S&P Global Ratings fined $2.5m for conflict of interest in mortgage-backed security

Rick Steves

“NRSROs are prohibited from issuing or maintaining a credit rating where an individual who participates in sales and marketing activity seeks to influence the determination of the rating. Credit rating agencies play a systemically important role in the structured products markets, and the federal securities laws require them to insulate their analytical functions from the influence of business considerations.”

The Securities and Exchange Commission has charged S&P Global Ratings with violating conflict of interest rules designed to prevent sales and marketing considerations from influencing credit ratings.

The SEC-registered statistical rating organization (NRSRO) agreed to settle the matter by paying a $2.5 million penalty and agreeing to the entry of a cease-and-desist order, a censure, and compliance with certain undertakings.

The SEC’s investigation took place following S&P’s initiative of self-reporting the conduct at issue with the regulator. The ratings agency also cooperated with said investigation and took remedial steps to enhance its conflicts of interest policies and procedures.

S&P analytical employees were pressured to maintain preliminary rating that contained calculation error

According to the SEC, an issuer engaged S&P to rate a jumbo residential mortgage-backed security transaction in July 2017, and over a five-day period, S&P commercial employees responsible for managing the relationship with the issuer attempted to pressure the S&P analytical employees – the ones responsible for evaluating and assigning the rating.

S&P analytical employees were pressured to rate the transaction consistent with preliminary feedback the analytical employees had given the customer that turned out to include a calculation error.

The SEC found that some emails sent by the S&P commercial employees to the S&P analytical team contained statements reflecting sales and marketing considerations.

The content, urgent nature, high volume, and compressed timing of the communications allegedly implies the S&P commercial employees became participants in the rating process during a time when they were influenced by sales and marketing considerations.

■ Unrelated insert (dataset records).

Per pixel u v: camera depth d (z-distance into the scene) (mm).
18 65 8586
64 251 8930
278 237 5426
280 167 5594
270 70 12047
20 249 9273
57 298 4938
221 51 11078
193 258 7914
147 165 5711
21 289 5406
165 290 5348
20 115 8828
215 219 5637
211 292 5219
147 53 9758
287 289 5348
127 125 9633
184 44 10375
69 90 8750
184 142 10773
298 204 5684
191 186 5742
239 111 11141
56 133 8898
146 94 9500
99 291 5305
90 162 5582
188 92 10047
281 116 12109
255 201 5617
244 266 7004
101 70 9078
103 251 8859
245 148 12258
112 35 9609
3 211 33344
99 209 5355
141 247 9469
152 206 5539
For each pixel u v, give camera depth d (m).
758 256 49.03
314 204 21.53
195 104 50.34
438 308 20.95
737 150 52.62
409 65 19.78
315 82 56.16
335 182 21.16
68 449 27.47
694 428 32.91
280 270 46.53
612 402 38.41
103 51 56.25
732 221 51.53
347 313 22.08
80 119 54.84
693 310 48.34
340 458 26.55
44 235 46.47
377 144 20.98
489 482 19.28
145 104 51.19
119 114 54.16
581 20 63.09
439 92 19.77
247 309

Osman Nawaz, Chief of the SEC’s Complex Financial Instruments Unit, said: “NRSROs are prohibited from issuing or maintaining a credit rating where an individual who participates in sales and marketing activity seeks to influence the determination of the rating. Credit rating agencies play a systemically important role in the structured products markets, and the federal securities laws require them to insulate their analytical functions from the influence of business considerations.”